In defense of northern Minnesota cities

According to a site called RoadSnacks, these are the 10 worst places to live in Minnesota.

Grand Rapids
International Falls
North Branch
Waite Park

“Before you freak out and tell us these places might not be so bad, you should know that the data doesn’t lie,” Nick James writes. “It just means that according to data (which doesn’t measure things like beauty, ‘friendly people’ and number of warming houses), there are far better options in the state for making a place home.”

Perhaps you’ve noticed the obvious flaw in the logic. Data don’t lie, but the choice of what data to include and exclude lies all the time.

And the cool thing about the Iron Range is it has people like Aaron Brown, who writes at Minnesota Brown. He jumps into the data and, not surprisingly, finds it lacking.

Based on the methodology, Northern Minnesota never had a chance. Our cities have bigger footprints and fewer people. Our aging demographics and transitioning natural resources economies have pinned our unemployment above the state average for three decades or more.

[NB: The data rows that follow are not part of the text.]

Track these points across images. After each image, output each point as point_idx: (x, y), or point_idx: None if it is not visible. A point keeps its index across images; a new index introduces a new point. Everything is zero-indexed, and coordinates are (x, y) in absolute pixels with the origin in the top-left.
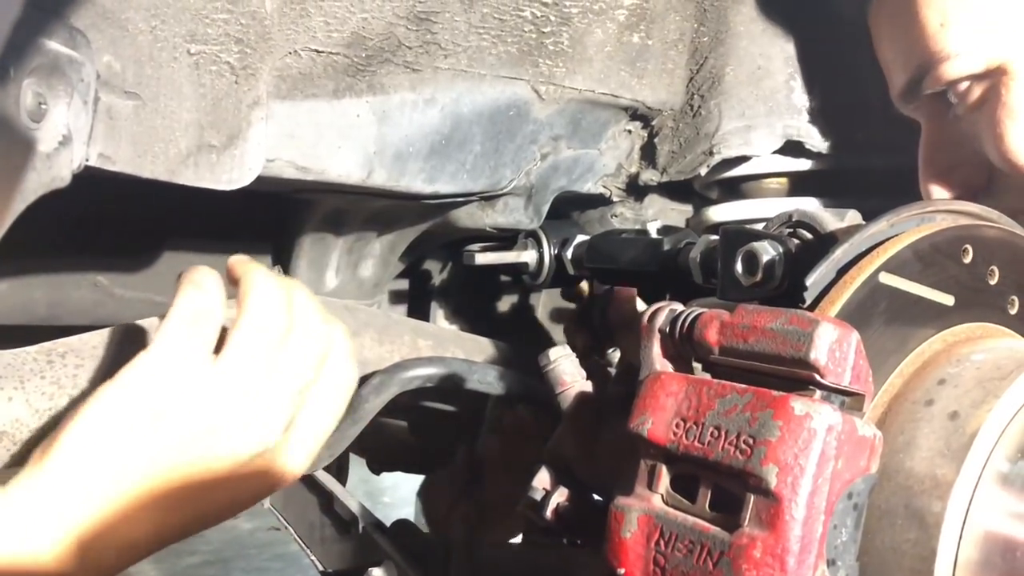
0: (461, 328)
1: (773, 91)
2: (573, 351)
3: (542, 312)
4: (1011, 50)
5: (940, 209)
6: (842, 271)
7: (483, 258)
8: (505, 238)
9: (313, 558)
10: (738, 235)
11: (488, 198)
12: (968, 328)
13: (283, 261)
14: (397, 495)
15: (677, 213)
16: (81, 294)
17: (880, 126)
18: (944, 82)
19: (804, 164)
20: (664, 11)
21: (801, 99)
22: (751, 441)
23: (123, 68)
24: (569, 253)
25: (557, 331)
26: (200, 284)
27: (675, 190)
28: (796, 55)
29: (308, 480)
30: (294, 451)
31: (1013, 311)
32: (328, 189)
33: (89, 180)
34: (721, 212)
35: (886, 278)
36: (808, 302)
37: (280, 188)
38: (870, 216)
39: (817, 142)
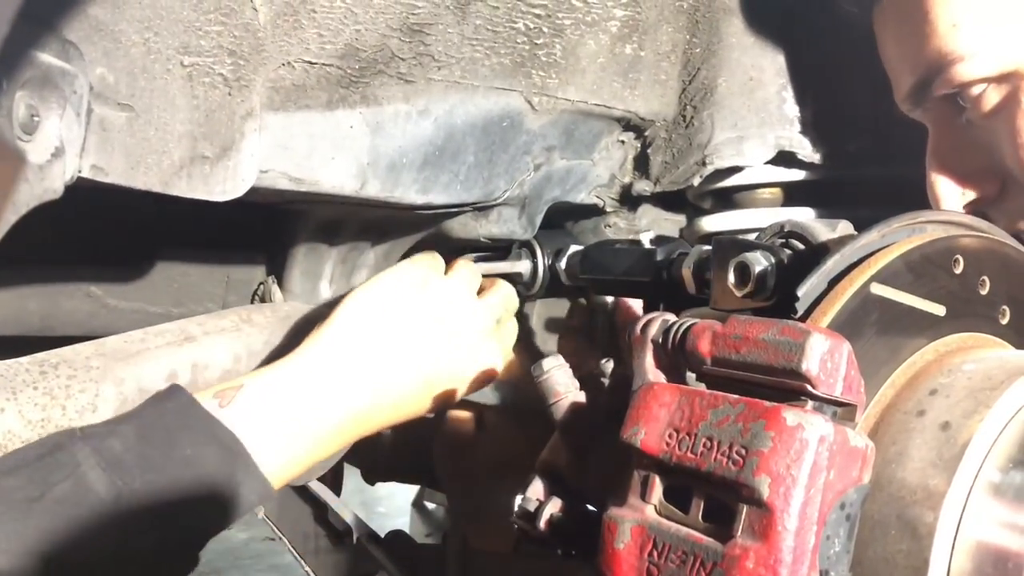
0: None
1: (765, 102)
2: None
3: (536, 321)
4: None
5: (931, 220)
6: (834, 282)
7: (477, 268)
8: (499, 248)
9: (308, 569)
10: (730, 245)
11: (482, 208)
12: (959, 338)
13: (277, 271)
14: (393, 505)
15: (671, 223)
16: (74, 305)
17: (872, 137)
18: (956, 84)
19: (797, 174)
20: (656, 22)
21: (793, 110)
22: (743, 452)
23: (116, 80)
24: (563, 263)
25: (551, 340)
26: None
27: (668, 200)
28: (788, 66)
29: (303, 491)
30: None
31: (1004, 321)
32: (322, 200)
33: (83, 191)
34: (714, 222)
35: (877, 289)
36: (800, 313)
37: (274, 199)
38: (862, 226)
39: (809, 152)
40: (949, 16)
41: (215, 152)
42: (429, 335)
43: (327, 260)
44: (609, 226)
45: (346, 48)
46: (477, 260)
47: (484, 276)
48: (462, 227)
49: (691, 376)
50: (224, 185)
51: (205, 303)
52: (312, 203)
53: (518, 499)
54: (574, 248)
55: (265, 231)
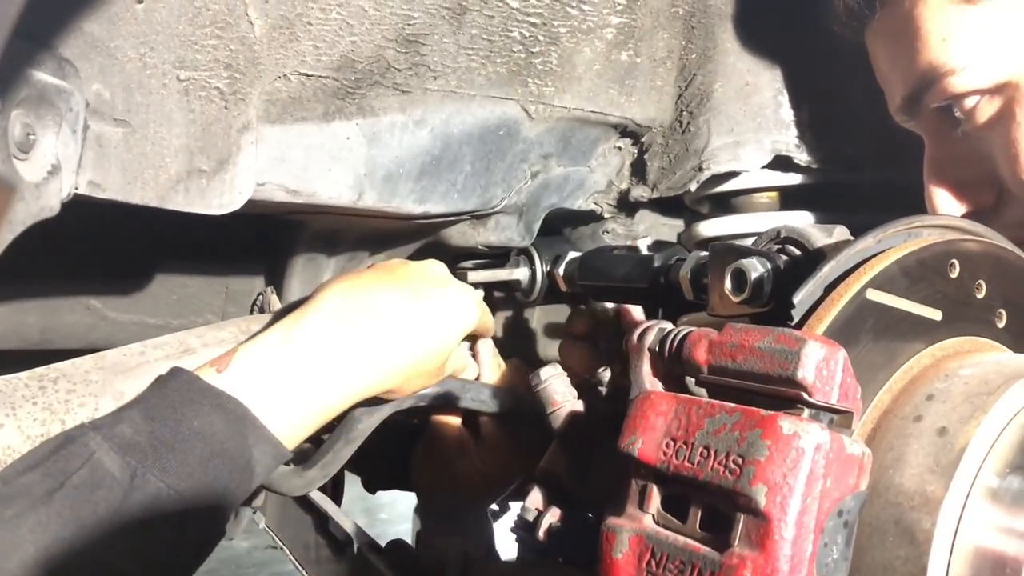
0: None
1: (761, 107)
2: (567, 370)
3: (536, 327)
4: (1021, 66)
5: (926, 224)
6: (829, 288)
7: (476, 276)
8: (497, 255)
9: None
10: (727, 252)
11: (479, 216)
12: (956, 342)
13: (276, 282)
14: (395, 512)
15: (668, 228)
16: (74, 318)
17: (869, 141)
18: (948, 95)
19: (793, 179)
20: (652, 29)
21: (789, 114)
22: (740, 461)
23: (112, 96)
24: (561, 270)
25: (552, 346)
26: None
27: (666, 205)
28: (783, 71)
29: (303, 500)
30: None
31: (1000, 324)
32: (319, 211)
33: (80, 205)
34: (712, 227)
35: (873, 294)
36: (796, 320)
37: (271, 211)
38: (859, 231)
39: (805, 157)
40: (939, 31)
41: (212, 166)
42: (407, 284)
43: (326, 270)
44: (607, 232)
45: (342, 60)
46: (476, 267)
47: (483, 284)
48: (460, 235)
49: (689, 382)
50: (221, 198)
51: (204, 314)
52: (310, 214)
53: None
54: (572, 255)
55: (264, 242)
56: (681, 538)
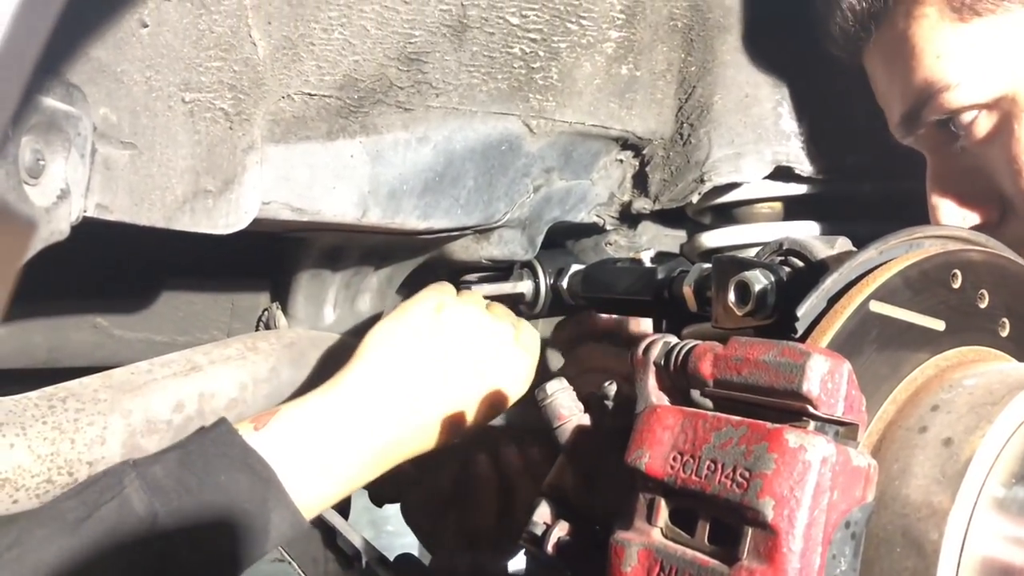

Crime stats are always tough to figure in rural areas, though anyone who thinks there isn’t crime in Northern Minnesota is kidding themselves. Our biggest social problems stem from serious drug and alcohol problems that permeate our entire region, much of which I’d attribute to longterm effects of the uneven economy.

Numbers are numbers, and these data reflect the challenges we actually face in Northern Minnesota.

What the numbers don’t reflect, however, is our greatest tool in addressing that challenge, and the reason why most of the people who live in these places wouldn’t call them bad, much less “the worst.” In fact, several of the communities on this list are doing good things. I live between two of the “worst” towns and would call my collective community a great place to live.

Simply put, a list like this doesn’t take into account the aesthetics. The site was all too quick to pull the least flattering Google Streetview pictures they could find to use in the story, but many of these places are defined by their proximity to natural beauty. People who live here don’t stay in town all the time. Life in Northern Minnesota means a willingness to drive, explore, bike, or hike your way outside city limits. Most who live here seek that lifestyle.

The original article points out a troubling trend: People who find data on the Internet, slap up some Google Street View pictures, and never visit the area they’re professing to analyze.

Maybe some of these cities are awful to live; maybe they’re not. Spend some time there and get back to me.